By Steve Sailer
04/24/2018
From the Journal of Expertise:
Expertise in Journalism: Factors Shaping a Cognitive and Culturally Elite Profession
Jonathan Wai and Kaja Perina
Geisinger Health System, Case Western Reserve University, Psychology Today Correspondence: Jonathan Wai,
Abstract
What qualities are important in the development of journalism expertise? And how can the study of elite journalists shed light on our understanding of expertise more broadly? This study examined a sample of 1,979 employees of The New York Times (NYT) and The Wall Street Journal (WSJ), arguably two of the most influential papers in the U.S. and the world. Almost half of the people who reach the pinnacle of the journalism profession attended an elite school and were likely in the top 1% of cognitive ability. This means top 1% people are overrepresented among the NYT and WSJ mastheads by a factor of about 50. Placed in the context of other elite occupations, this provides evidence for the influence of the cognitive elite across a wide variety of expertise, including domains that provide prestige and influence rather than monetary rewards. Roughly 20% attended an Ivy League school. Writers were drawn from higher-ranking schools, reflecting higher cognitive ability than demonstrated by editors’ schools. Almost all elite journalists graduated from college, and the majority did not major in journalism (roughly 80% of typical journalists graduate from college). Only a handful of select schools feed the mastheads of the NYT and the WSJ, suggesting the importance of networks. Data on typical journalists were analyzed to provide characteristics of editors and reporters/correspondents. This approach shows that cognitive ability should be accounted for in more comprehensive theoretical models of expertise and that deliberate practice cannot be the full explanation of success. It also provides a unique test of the generality of expertise models into more nontraditional expertise domains such as journalism and other occupations and ultimately may shed light on the extent to which general cognitive ability, the role of selective institutions, opportunity, and other factors may play in expertise development broadly.
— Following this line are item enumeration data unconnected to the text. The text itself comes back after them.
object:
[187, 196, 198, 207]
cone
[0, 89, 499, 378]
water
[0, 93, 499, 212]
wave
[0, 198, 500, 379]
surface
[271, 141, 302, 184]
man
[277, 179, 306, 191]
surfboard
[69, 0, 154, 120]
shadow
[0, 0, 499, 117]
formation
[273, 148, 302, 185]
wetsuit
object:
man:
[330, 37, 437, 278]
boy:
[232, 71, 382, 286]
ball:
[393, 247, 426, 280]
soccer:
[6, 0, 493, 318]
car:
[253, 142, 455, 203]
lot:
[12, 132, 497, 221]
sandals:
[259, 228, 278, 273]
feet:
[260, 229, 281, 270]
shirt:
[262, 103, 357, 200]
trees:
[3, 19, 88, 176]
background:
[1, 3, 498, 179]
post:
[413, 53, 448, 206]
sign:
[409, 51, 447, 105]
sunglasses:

Generally speaking, New York Times and Wall Street Journal writers seem quite smart, smarter on average than, say, Washington Post or NPR writers. NYT articles will therefore often get around to the obvious counter-explanation undermining the impression the article is supposed to give toward the end of the article, while lower IQ media sources tend to be oblivious to the obvious.
A long time ago, I was talking to a prominent NYT journalist and he said his (pre-1995 old school) SAT score was 1530.